Check out our feature story to find out more about what Davis plans to do in the coming months.
Your product may be a hit at home, but how do you pitch it to customers in another country?
Columnist Melanie Baker walks us through the difference between “translation” and “localization,” and why it’s essential to know how to engage your customers on their terms.
In another piece, Baker confronts the fact that pretty much everything we do online is tracked, recorded and analyzed. This absence of privacy (and collection of our data) has become the basic business model for most of the tech we engage with. But Baker asks: Does it have to be that way?
Meanwhile, Tech About Town columnist Alex Kinsella tells us about the new season of She is Your Neighbour, a podcast series launched by the Women's Crisis Services of Waterloo Region (WCSWR).

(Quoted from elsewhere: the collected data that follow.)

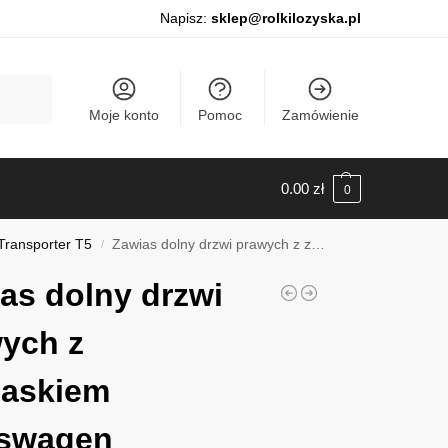
Napisz:
sklep@rolkilozyska.pl
Szukaj
Moje konto
Pomoc
Zamówienie
0.00
zł
0
Transporter T5
Zawias dolny drzwi prawych z zatrzaskiem Volkswagen Transporter T5 od 2003-2015, 011511
/
as dolny drzwi
ych z
zaskiem
kswagen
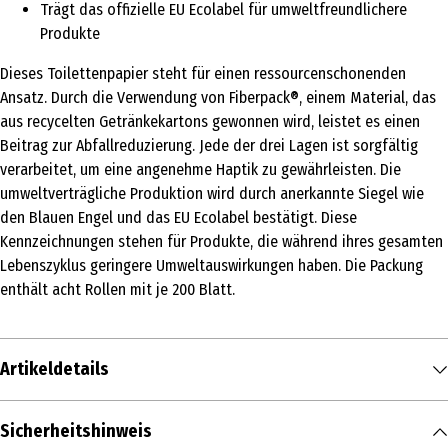
Trägt das offizielle EU Ecolabel für umweltfreundlichere
Produkte
Dieses Toilettenpapier steht für einen ressourcenschonenden
Ansatz. Durch die Verwendung von Fiberpack®, einem Material, das
aus recycelten Getränkekartons gewonnen wird, leistet es einen
Beitrag zur Abfallreduzierung. Jede der drei Lagen ist sorgfältig
verarbeitet, um eine angenehme Haptik zu gewährleisten. Die
umweltverträgliche Produktion wird durch anerkannte Siegel wie
den Blauen Engel und das EU Ecolabel bestätigt. Diese
Kennzeichnungen stehen für Produkte, die während ihres gesamten
Lebenszyklus geringere Umweltauswirkungen haben. Die Packung
enthält acht Rollen mit je 200 Blatt.
Artikeldetails
Inhalt
Sicherheitshinweis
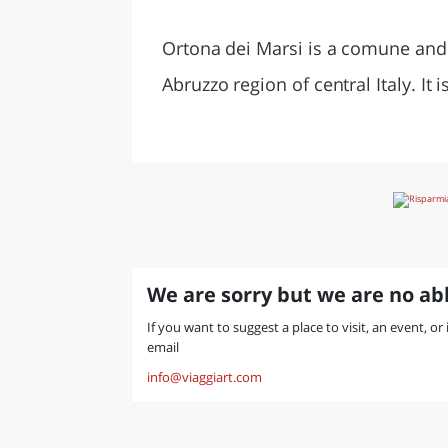
LAZI
Ortona dei Marsi is a comune and 
Abruzzo region of central Italy. It 
We are sorry but we are no abl
If you want to suggest a place to visit, an event, or
email
info@viaggiart.com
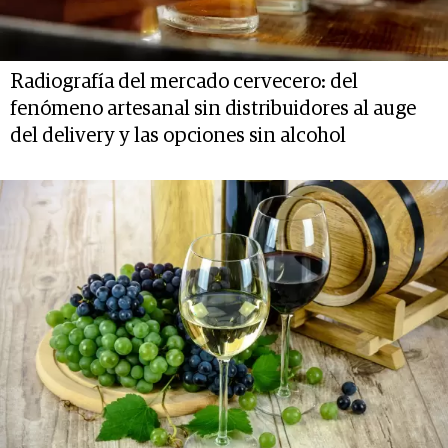
Radiografía del mercado cervecero: del
fenómeno artesanal sin distribuidores al auge
del delivery y las opciones sin alcohol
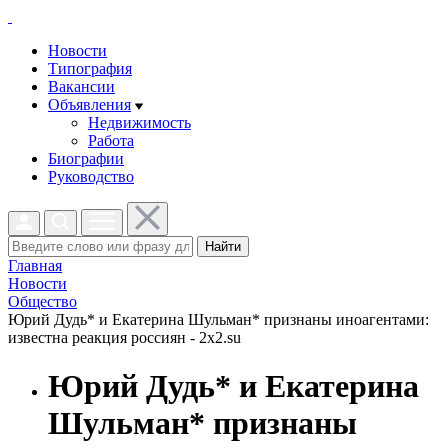
Новости
Типография
Вакансии
Объявления
Недвижимость
Работа
Биографии
Руководство
Найти
Главная
Новости
Общество
Юрий Дудь* и Екатерина Шульман* признаны иноагентами:
известна реакция россиян - 2x2.su
Юрий Дудь* и Екатерина
Шульман* признаны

Daily Blends, a graduate of Communitech’s Fierce Founders program that provides smart vending machines with healthy food options, raised US$2 million in a round co-led by San Francisco-based Hustle Fund and New York-based 2048 Ventures.
Jay Judkowitz, VP of Product at robotics-maker OTTO Motors, has been acknowledged as one of Supply & Demand Chain Executive’s “Pros to Know” for 2023.
Kitchener-based ApplyBoard, an online platform for international-student recruitment, has appointed David Borecky as Chief Financial Officer and Rajesh Uttamchandani as Chief People Officer.
Kitchener-based Robotics company Avidbots confirmed that it has laid off about 50 employees, or about 14 per cent of its workforce.